Я уже знакомил читателя с произведением Леонида Андреева, в котором некий инженер, занимающийся революционной деятельностью, отвечает паникующему теоретику, восклицающему, что Солнце погаснет, что, мол, ничего страшного, зажжем новое.
А еще, между прочим, были инженеры-революционеры, такие, как Богданов. И они считали, что человечество разогреет Вселенную, взорвав себя ради новой совершенной жизни.
Я так часто оговариваю свою нелюбовь к Стругацким, что читатель может заподозрить меня в неискренности. Но я действительно не люблю Стругацких по самым разным причинам: как художественным (это откровенно слабые писатели), так и другим. Но это не значит, что я вообще игнорирую «фактор Стругацких» во всей его противоречивости.

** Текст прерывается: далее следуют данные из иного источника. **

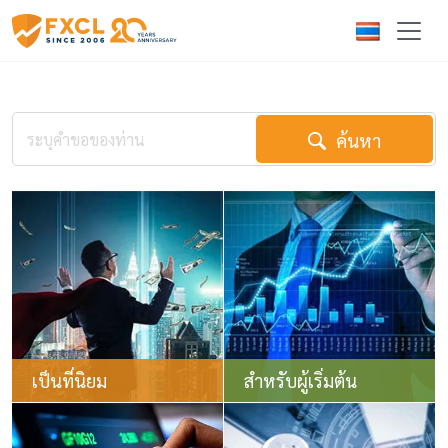
ค้นหา
เป็นที่นิยม
สำหรับผู้เริ่มต้น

Так вот, в 1976 году была опубликована фантастическая повесть братьев Стругацких. Эта повесть называлась «За миллиард лет до конца света». Ее герой, астрофизик Дмитрий Малянов борется не просто с тепловой смертью Вселенной, а с некоей гомеостатичностью мироздания. Гомеостатичность рассматривается как активная сила, обеспокоенная тем, что разум может развиться до таких масштабов, при которых окажется отменен второй закон термодинамики. Мироздание боится такого разворота событий, при котором человечество превратится в сверхцивилизацию. Мироздание защищается, создавая проблемы для тех представителей человечества, которые наиболее активно содействуют превращению человеческой цивилизации в сверхцивилизацию. Мироздание шантажирует таких особо творческих людей, угрожая их уничтожением, угрожая уничтожить их детей, и так далее. Кто-то уступает шантажу, а кто-то (догадавшийся о такой злокозненности мироздания Вечеровский) не уступает и вступает в борьбу аж с самим гомеостатическим Мирозданием. Является ли при этом Вечеровский теоретиком? Конечно же, нет. Он обнаружил некое заболевание как диагност, то есть теоретик. Но он тут же вступает в борьбу с этим заболеванием как лекарь. И он не обнаружил бы заболевания, если бы не мыслил, как лекарь. Так что такое наука вообще? Это диагностика? Или это изначальный симбиоз диагностики и лечения?
Есть одна наука — та, которую Поппер яростно сводит к чистой диагностике, или же внутри самой науки борются два методологических, нравственных и метафизических принципа? Существуют ли эти принципы, и если да, то что они собой представляют?